Photo: Stay Tuned’s hosts Nicole Singh and Joel Phillips engage with music stars like UK rapper Tinie Tempah (right)

I love a chat. There is nothing better than sharing your thoughts or ideas with someone, hearing what they think, and coming away from that conversation enlightened and your opinion evolved, changed.

I feel the same way about making television. I love it that now, due to advancements in technology, I can make television with the audience I am making it for.  I don’t think it’s for my tech know-how that I have ended up obsessed with innovations in gaming, culture, social TV – it all comes down to my “love of a chat.”

Interacting with someone gets their whole attention, committed to an experience, and coming away from that experienced influenced. Pretty powerful, huh?

What’s great about making television now is that I don’t need to talk at them, telling one side of a story, only relying on the feedback we used to get from ratings once a week.

And the fear I used to have of being yet another adult making children’s TV out-of-touch with my audience is a fear no more; because I am more connected to my audience than any other generation before.

We tend to think of interactive and multi-platform in terms of complicated formats, but they needn’t be.

The success of Stay Tuned is its simplicity in the way that it connects to its audience.  

I’ve just finished production on the 2nd series of Stay Tuned for the ABC in Australia. Sixty episodes in, Stay Tuned is an award-winning multi-platform, interactive music show. Formatted as a factual entertainment series, it features two video-bloggers who dig the dirt, sneak around backstage and do anything to get inside the skin of the music industry and answer their viewer’s questions.

Now in its second series, it proves that audiences, if given the opportunity to be heard, will tell you exactly what they’re looking for in their entertainment.

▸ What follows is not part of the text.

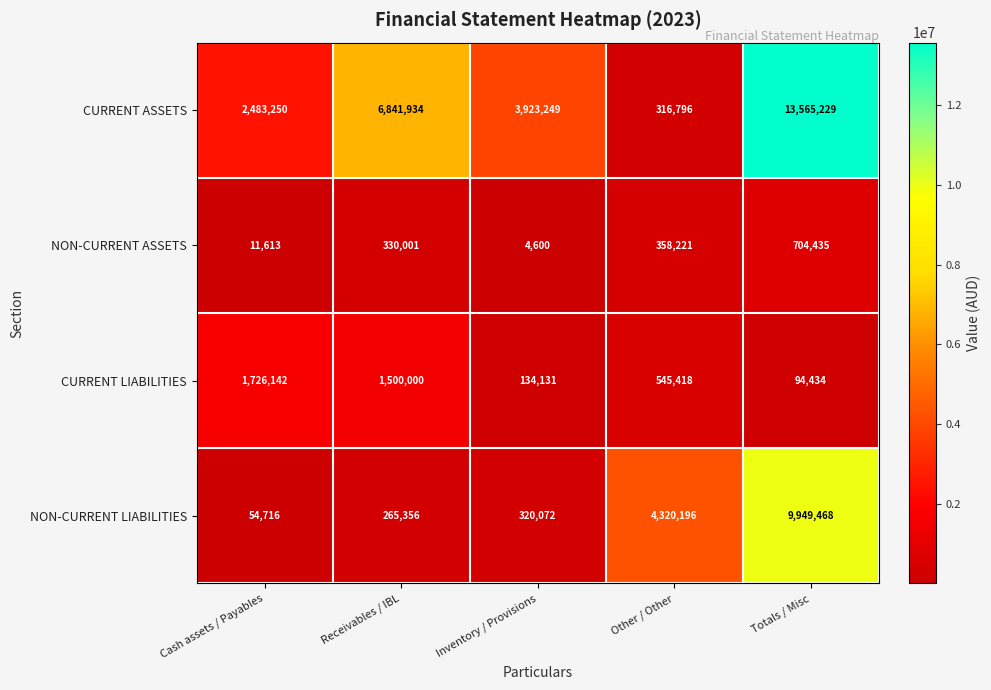

Reading left to right, extract all data points from this chart.

CURRENT ASSETS: Cash assets / Payables=2483250	Receivables / IBL=6841934	Inventory / Provisions=3923249	Other / Other=316796	Totals / Misc=13565229
NON-CURRENT ASSETS: Cash assets / Payables=11613	Receivables / IBL=330001	Inventory / Provisions=4600	Other / Other=358221	Totals / Misc=704435
CURRENT LIABILITIES: Cash assets / Payables=1726142	Receivables / IBL=1500000	Inventory / Provisions=134131	Other / Other=545418	Totals / Misc=94434
NON-CURRENT LIABILITIES: Cash assets / Payables=54716	Receivables / IBL=265356	Inventory / Provisions=320072	Other / Other=4320196	Totals / Misc=9949468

Stay Tuned in essence asks its audience to create the show. Driven by the online community, the viewers are the inspiration for each episode, asking the questions they want to know to the bands they want to hear from the most.

Stay Tuned emerged out of a need to do music content differently. For any teenager, music is their life. This is where Stay Tuned comes from. The ultimate goal was to form this online community for like-minded musical interests. But we also wanted to reconnect a viewership for music TV for a demographic brought up consuming and sharing content online.

For Stay Tuned, the audience is the star of the show. From early research right through to production, the ongoing dialogue with the audience played a crucial part. Kids know what’s cool, and they want to tell you about it, rather than you tell them.

Early feedback from our 10-15 year old demographic proved that it offered something more than a traditional music show, not only entertaining and informative, but providing an aspirational avenue for emerging young artists.

 

“…at our age we’re going, well, maybe I could do that with my life”’ Matt, 17

 

The Stay Tuned format implements short snappy segments to engage music fans of all genres to ensure a wide appeal to its music fans. These include segments such as No Go Zone, where bands tell you the questions they never want to hear again; to Confession Sessions, where they reveal a secret about themselves; to Stay Tuned Presents, where emerging artists upload a performance on the site.

This was an important factor that spoke to our target audience.

 

“Stay Tuned is… people who really have an interest in music and have a particular interest that may not be pop or whatever.” Ally, 15

 

Even though we have finished TV production for the 2nd series, we still have bands answering our communities’ questions online. If dialogue with our audience is key, maintaining dialogue is crucial. We still listen to and address their feedback, so they have a sense of ownership over their music.

We’re heading in the direction of hyper-personalised experiences on all platforms. We need to keep this in mind when developing TV. Stay Tuned is all about the fans and giving them content the way they want it, when they want it.

Listen to your audience and know your audience’s entertainment consumption habits and know that they change. Be humble that they are different from yours as well! You never really know what the audience wants, unless you’re constantly talking to them. If you look at the way musicians connect with their fans online, we can learn to apply this to our own audiences.

What a great time to be making content. I’m in development for an online comedy series, an interactive installation for a band and a ten part one-hour documentary series for an international youth network. They’re all happening in these formats as they are ways I believe will effectively engage their audience. Interactive viewing is the future of TV and that is just so exciting creatively!

Keep talking and sharing.  And, please, I love a chat, come talk to me and let’s keep making better and better stuff!  See you at MIPCOM!